* **DATASET EXCERPTS**
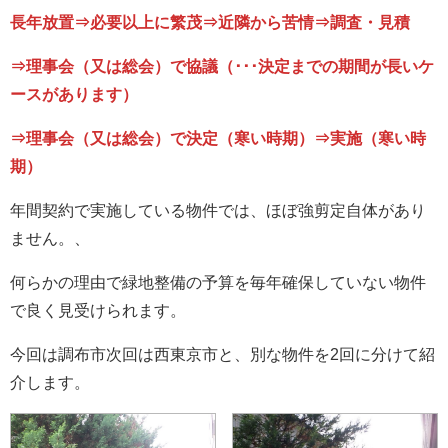
長年放置⇒必要以上に繁茂⇒近隣から苦情⇒調査・見積
⇒理事会（又は総会）で協議（･･･決定までの期間が長いケ
ースがあります）
⇒理事会（又は総会）で決定（寒い時期）⇒実施（寒い時
期）
年間契約で実施している物件では、ほぼ強剪定自体があり
ません。、
何らかの理由で緑地整備の予算を毎年確保していない物件
で良く見受けられます。
今回は調布市次回は西東京市と、別な物件を2回に分けて紹
介します。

* **EXERCISE AIM**
Rewrite the lines of the data above as a Markdown table with the columns Row and Line, numbering each line in order and leaving out any blank lines. Omit the pictures from your answer.

* **EXERCISE ANSWER**
| Row | Line |
|---|---|
| 1 | 長年放置⇒必要以上に繁茂⇒近隣から苦情⇒調査・見積 |
| 2 | ⇒理事会（又は総会）で協議（･･･決定までの期間が長いケ |
| 3 | ースがあります） |
| 4 | ⇒理事会（又は総会）で決定（寒い時期）⇒実施（寒い時 |
| 5 | 期） |
| 6 | 年間契約で実施している物件では、ほぼ強剪定自体があり |
| 7 | ません。、 |
| 8 | 何らかの理由で緑地整備の予算を毎年確保していない物件 |
| 9 | で良く見受けられます。 |
| 10 | 今回は調布市次回は西東京市と、別な物件を2回に分けて紹 |
| 11 | 介します。 |